シエナが声をかけると、奥の方からガタガタと物音がした。しばらくして、ぼさぼさの髪をした若い男が姿を現す。
「……お客さん?」
目の下に薄くクマを作った青年が、眠たそうな目をこすりながらシエナを見つめる。その姿に、シエナは思わず眉をひそめた。
彼の姿は、シエナが想像していた「店主」のイメージとはかけ離れていた。
「あなたが……リカルドさん?」
シエナが問いかけると、男は面倒くさそうに肩をすくめた。
「ああ、一応そうだけど……君は、誰?」
シエナは、依頼主から預かったレシピを魔法でそっと取り出しながら、心の中でため息をついた。簡単な仕事になるといいのだが。

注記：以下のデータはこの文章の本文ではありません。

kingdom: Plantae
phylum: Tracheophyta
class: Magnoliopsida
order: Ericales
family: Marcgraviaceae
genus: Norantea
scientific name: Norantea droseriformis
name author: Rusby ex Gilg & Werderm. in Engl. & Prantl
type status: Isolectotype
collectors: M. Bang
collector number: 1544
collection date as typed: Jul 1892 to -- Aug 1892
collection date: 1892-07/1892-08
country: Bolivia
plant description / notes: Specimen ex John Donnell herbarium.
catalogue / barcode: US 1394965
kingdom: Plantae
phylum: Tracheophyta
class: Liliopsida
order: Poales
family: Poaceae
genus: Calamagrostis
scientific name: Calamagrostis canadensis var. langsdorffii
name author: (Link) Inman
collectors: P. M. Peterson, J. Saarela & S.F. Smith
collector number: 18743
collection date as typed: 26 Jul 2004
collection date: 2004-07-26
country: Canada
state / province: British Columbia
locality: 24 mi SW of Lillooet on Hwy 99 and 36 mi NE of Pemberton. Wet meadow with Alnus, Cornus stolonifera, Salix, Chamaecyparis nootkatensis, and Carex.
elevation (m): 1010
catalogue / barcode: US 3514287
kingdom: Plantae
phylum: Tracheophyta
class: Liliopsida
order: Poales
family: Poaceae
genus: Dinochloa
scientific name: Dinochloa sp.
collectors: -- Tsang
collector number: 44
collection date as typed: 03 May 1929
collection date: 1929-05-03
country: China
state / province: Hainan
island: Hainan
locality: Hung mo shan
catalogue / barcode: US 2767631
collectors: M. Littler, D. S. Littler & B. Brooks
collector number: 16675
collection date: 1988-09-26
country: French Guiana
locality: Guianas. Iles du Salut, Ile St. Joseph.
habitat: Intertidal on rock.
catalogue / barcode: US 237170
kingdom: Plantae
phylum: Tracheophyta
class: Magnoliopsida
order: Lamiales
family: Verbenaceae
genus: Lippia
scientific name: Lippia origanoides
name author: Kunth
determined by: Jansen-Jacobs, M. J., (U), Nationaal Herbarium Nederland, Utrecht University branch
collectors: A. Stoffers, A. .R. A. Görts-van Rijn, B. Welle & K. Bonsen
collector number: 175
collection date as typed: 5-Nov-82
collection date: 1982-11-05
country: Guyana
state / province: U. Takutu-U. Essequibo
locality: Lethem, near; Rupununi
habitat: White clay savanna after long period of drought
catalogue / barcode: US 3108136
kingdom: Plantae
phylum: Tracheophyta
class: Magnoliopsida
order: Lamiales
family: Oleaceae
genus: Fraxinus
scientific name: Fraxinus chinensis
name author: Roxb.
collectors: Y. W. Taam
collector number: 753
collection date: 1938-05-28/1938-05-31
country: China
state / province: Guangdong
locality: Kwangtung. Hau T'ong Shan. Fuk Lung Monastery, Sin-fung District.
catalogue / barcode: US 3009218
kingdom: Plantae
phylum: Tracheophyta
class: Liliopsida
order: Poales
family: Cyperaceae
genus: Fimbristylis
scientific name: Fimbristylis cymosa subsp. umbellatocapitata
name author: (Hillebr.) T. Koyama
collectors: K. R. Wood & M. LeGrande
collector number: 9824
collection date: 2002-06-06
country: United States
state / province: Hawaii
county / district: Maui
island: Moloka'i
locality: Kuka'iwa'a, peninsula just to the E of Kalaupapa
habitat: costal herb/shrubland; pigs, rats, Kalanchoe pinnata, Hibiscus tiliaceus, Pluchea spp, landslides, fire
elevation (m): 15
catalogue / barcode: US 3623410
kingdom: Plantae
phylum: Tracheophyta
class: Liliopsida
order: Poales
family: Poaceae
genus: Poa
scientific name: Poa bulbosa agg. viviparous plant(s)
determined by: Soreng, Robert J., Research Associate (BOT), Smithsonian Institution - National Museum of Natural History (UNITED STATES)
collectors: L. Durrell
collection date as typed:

「わたし、シエナです。旅人です。以前訪れた国であなたのお父様からあなたに渡して欲しいと頼まれたものがあります。レシピだそうですけど。」
シエナは彼に手渡す。
「おやじが…?」
怪訝そうな顔を浮かべ巻物を受け取るリカルド。ぐるぐるにまきつけられた紐を解き、じっくりと読み解く彼。
しばらくして、顔を上げると
「…読めん!」
そう一言。
「ええ…。」
まさか読めないとは。
「だって見てよ、これ。字かどうかも怪しい。古文書かなんかかよ。」
巻物をバンバンと叩きながら訴えるリカルド。
「まあ、確かにそれには同意しますが。でも確かあなたのお父様は、自分の書いた字は自分とあなたにだけ読めると、そうおっしゃっていたはずなんですけどね。」
「読めるわけないだろ、こんなもの。一体こんなもの渡されてどーすりゃいいってんだ…。」
頭をボサボサと掻きむしり荒らげた声を上げる彼。
「では、わたしはこれで。」
一体彼にどんな事情があるかは分からないが依頼は済ませた。もうここに用はない。ミリシャと合流するため、店を後にしようとするシエナ。
「なあ、ちょっと待ってくれ。あんた、魔術師だろ?」
「いかにも魔術師ですが。」
それも極めて優秀な。
「ちょっと頼みてーことがあんだけどさ。こんな訳分からんもん渡された俺を助けると思ってさ、話聞いてくれよ。な?」
まあ、確かに。と、もう一度店の中をぐるりと見渡してシエナは思う。この有様だ。客足などとうの昔に途絶えているのだろう。そんな彼を見兼ねてお父様は秘伝のレシピを授けた、だいたいそんなところだろうか。せめてそのレシピとやらが使い物になれば、打開策はあったのだろうがこんな状況から立て直すのははっきり言って不可能かもしれない。そんな彼を少し気の毒に思ったシエナは近くの椅子をたぐり寄せ腰を下ろす。
「…とりあえず、聞くだけ聞いてあげます。引き受けるかどうかは報酬次第ですかね。」
「…助かるよ。」
そう言った彼は神妙な顔持ちで話し始めた。